Improvement of positioning and alignment by the use of computer-assisted surgery (CAS) might improve longevity and function in TKR, but there is little evidence. Many surgeons are using CAS to day.
The use of Tranexamic acid to reduce bleeding has increased markedly the last few years. There is no question about its efficiency in reducing blood loss and the use of blood transfusion, but there is little data about possible thromboembolic complication.

Methods:
Register studies
Prospective randomized clinical studies
Radiosterometry
Conventional X-ray
CT-Perth
Clinical follow up of patients

Purpose:
Main purpose is to evaluate method used.
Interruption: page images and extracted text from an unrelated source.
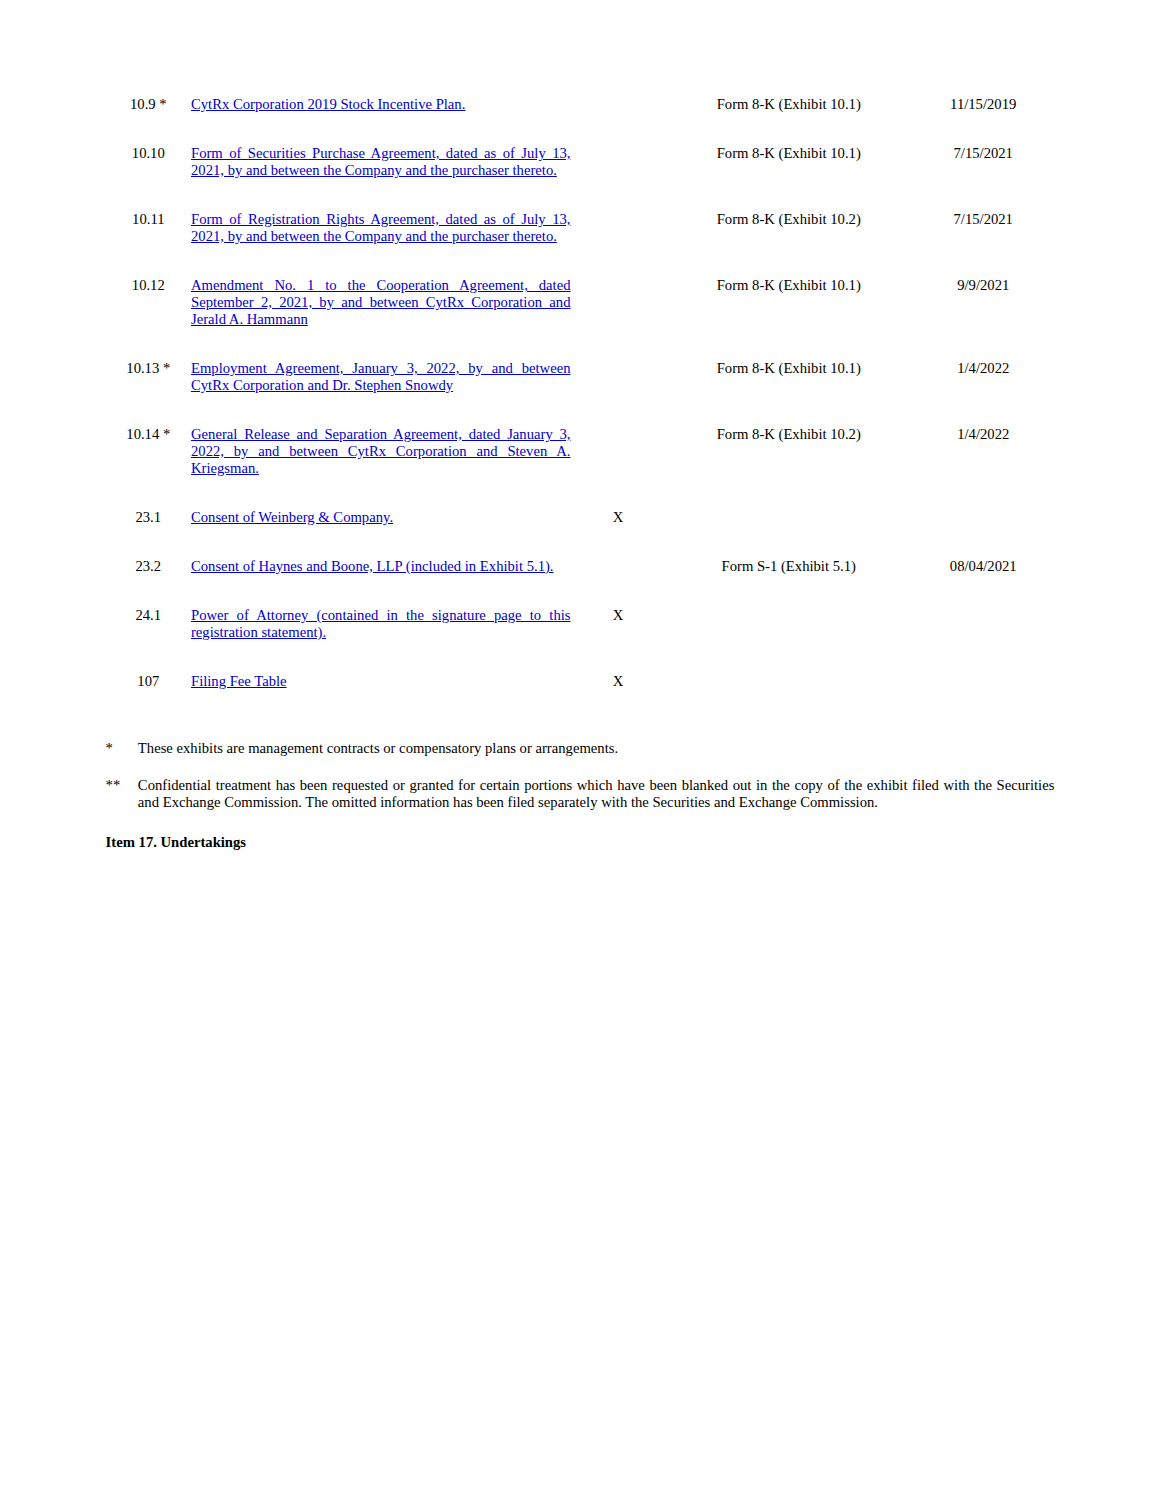| 10.9 * | CytRx Corporation 2019 Stock Incentive Plan. | | Form 8-K (Exhibit 10.1) | 11/15/2019 |
| 10.10 | Form of Securities Purchase Agreement, dated as of July 13, 2021, by and between the Company and the purchaser thereto. | | Form 8-K (Exhibit 10.1) | 7/15/2021 |
| 10.11 | Form of Registration Rights Agreement, dated as of July 13, 2021, by and between the Company and the purchaser thereto. | | Form 8-K (Exhibit 10.2) | 7/15/2021 |
| 10.12 | Amendment No. 1 to the Cooperation Agreement, dated September 2, 2021, by and between CytRx Corporation and Jerald A. Hammann | | Form 8-K (Exhibit 10.1) | 9/9/2021 |
| 10.13 * | Employment Agreement, January 3, 2022, by and between CytRx Corporation and Dr. Stephen Snowdy | | Form 8-K (Exhibit 10.1) | 1/4/2022 |
| 10.14 * | General Release and Separation Agreement, dated January 3, 2022, by and between CytRx Corporation and Steven A. Kriegsman. | | Form 8-K (Exhibit 10.2) | 1/4/2022 |
| 23.1 | Consent of Weinberg & Company. | X | | |
| 23.2 | Consent of Haynes and Boone, LLP (included in Exhibit 5.1). | | Form S-1 (Exhibit 5.1) | 08/04/2021 |
| 24.1 | Power of Attorney (contained in the signature page to this registration statement). | X | | |
| 107 | Filing Fee Table | X | | |
*
These exhibits are management contracts or compensatory plans or arrangements.
**
Confidential treatment has been requested or granted for certain portions which have been blanked out in the copy of the exhibit filed with the Securities and Exchange Commission. The omitted information has been filed separately with the Securities and Exchange Commission.
Item 17. Undertakings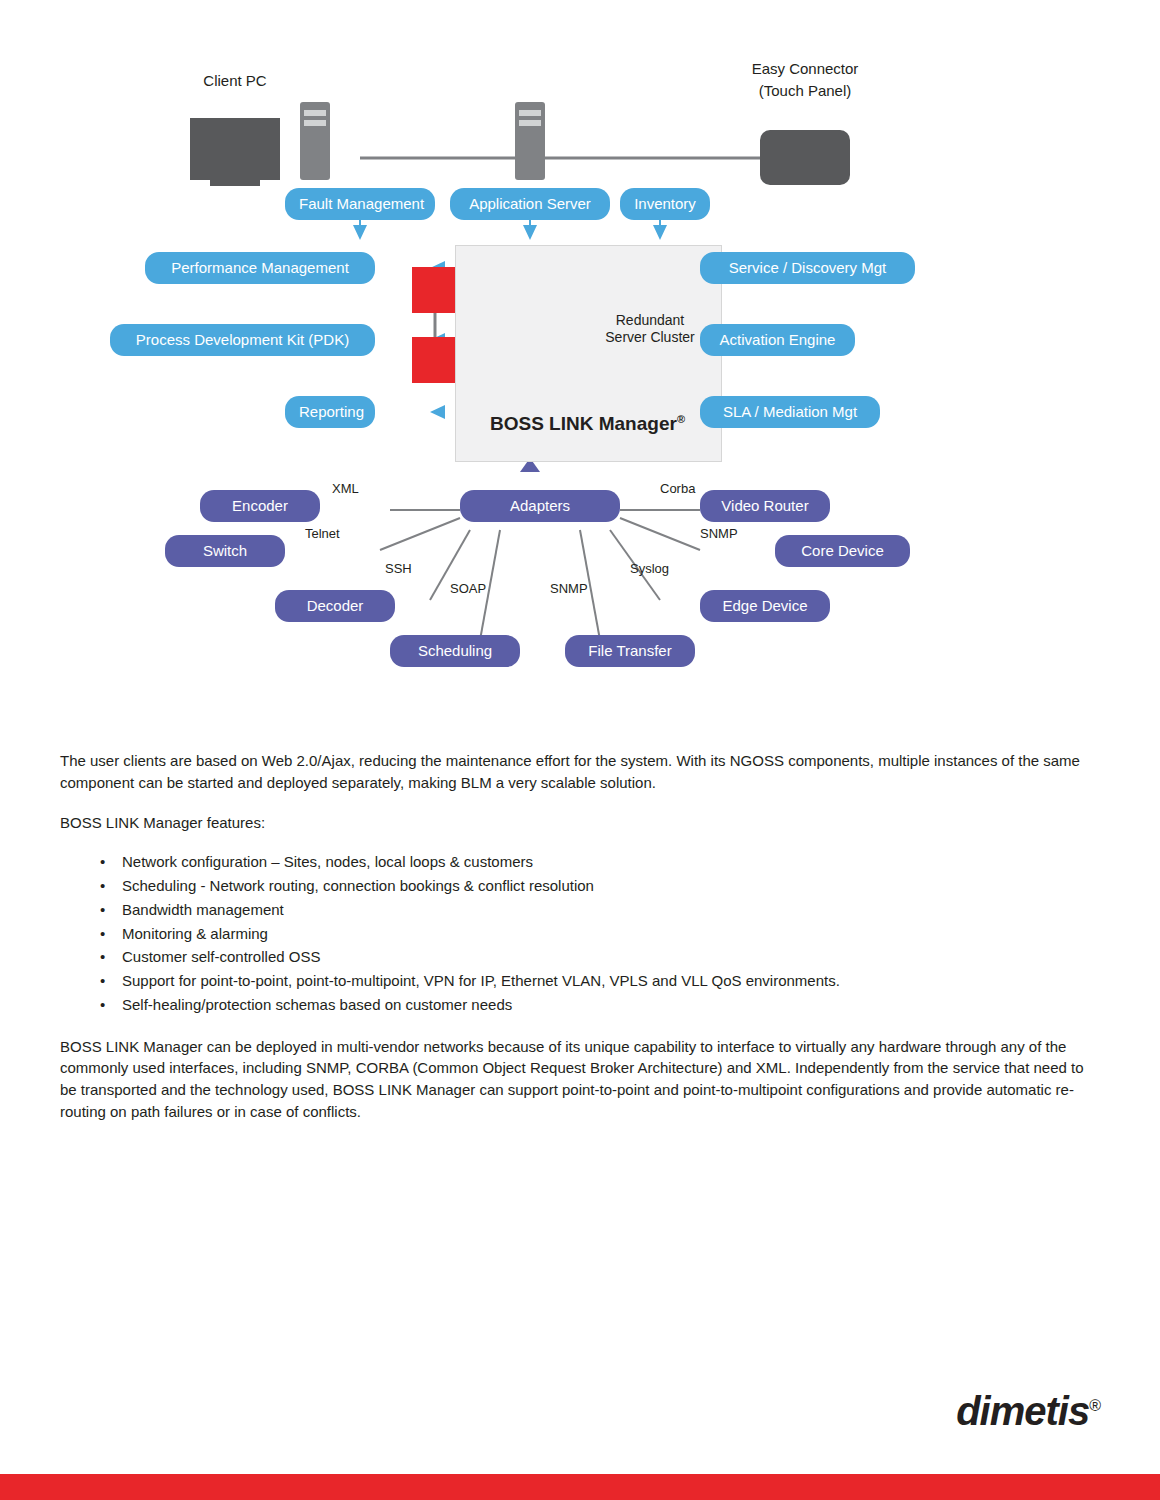Redundant
Server Cluster
BOSS LINK Manager®
Client PC
Easy Connector
(Touch Panel)
Fault Management
Application Server
Inventory
Performance Management
Process Development Kit (PDK)
Reporting
Service / Discovery Mgt
Activation Engine
SLA / Mediation Mgt
Adapters
Encoder
Switch
Decoder
Scheduling
File Transfer
Edge Device
Core Device
Video Router
XML
Telnet
SSH
SOAP
SNMP
Syslog
SNMP
Corba
The user clients are based on Web 2.0/Ajax, reducing the maintenance effort for the system. With its NGOSS components, multiple instances of the same component can be started and deployed separately, making BLM a very scalable solution.
BOSS LINK Manager features:
Network configuration – Sites, nodes, local loops & customers
Scheduling - Network routing, connection bookings & conflict resolution
Bandwidth management
Monitoring & alarming
Customer self-controlled OSS
Support for point-to-point, point-to-multipoint, VPN for IP, Ethernet VLAN, VPLS and VLL QoS environments.
Self-healing/protection schemas based on customer needs
BOSS LINK Manager can be deployed in multi-vendor networks because of its unique capability to interface to virtually any hardware through any of the commonly used interfaces, including SNMP, CORBA (Common Object Request Broker Architecture) and XML. Independently from the service that need to be transported and the technology used, BOSS LINK Manager can support point-to-point and point-to-multipoint configurations and provide automatic re-routing on path failures or in case of conflicts.
dimetis®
How the method influence survival of the prosthesis, function of the patient and possible complication.

Aim:

  • Study the hybrid and compare it to the conventional cemented total knee replacement.
  • Study the CAS and compare it to the conventional knee replacement using RSA, CT-Perth and standard X-rays.
  • Study Tranexamic acid and its influence on blood coagulation in patients operated with TKR and compare it with patients operated without Tranexamic acid.
  • By documentation of different methods our aim of research is to reduce revision surgery and minimize risk of complication.


Planned studies:

  1. Hybrid total knee arthroplasty. A report from the Norwegian Arthroplasty Register 1999-2009.
  2. Computer-assisted knee arthroplasty versus a conventional jig-based technique. A randomized prospective trial with Radioisometric analysis.
  3. Function and quality of life in correlation with CT results after 3, 12 and 24 months after total knee replacement.
  4. The correlation between alignment of bone cuts and prostheses components alignment in cemented total knee replacement.
  5. The influence of Tranexamic acid in total knee arthroplasty.

Supervisors:
Ove Furnes, MD, PhD, Professor, Orthopedic Surgeon
Stephan M. Röhrl, MD, PhD, Orthopedic Surgeon
Arild Aamod, MD, PhD, Professor, Orthopedic Surgeon
Lars Nordsletten, MD, PhD, Professor, Orthopaedic Surgeon

Publications 2011
Gøthesen O, Espenhaug B, Havelin L, Petursson G, Furnes O.
Short-term outcome of 1,465 computer-navigated primary total knee replacements 2005-2008.
Acta Orthop. 2011 Jun;82(3):293-300. Epub 2011 Apr19.
PubMed 21504309

Publications 2000
Helgason S, Peturson G, Gudmundsson S, Sigurdsson JA.
Prevalence of postherpetic neuralgia after a first episode of herpes zoster. Prospective study with long term follow up.
BMJ. 2000 Sep 30;321(7264):794-6
PubMed 11009518

Publications 1998
Petursson G, Helgason S, Gudmundsson S, Sigurdsson JA.
Herpes zoster in children and adolescents.
Pediatr Infect Dis J. 1998 Oct;17(10):905-8.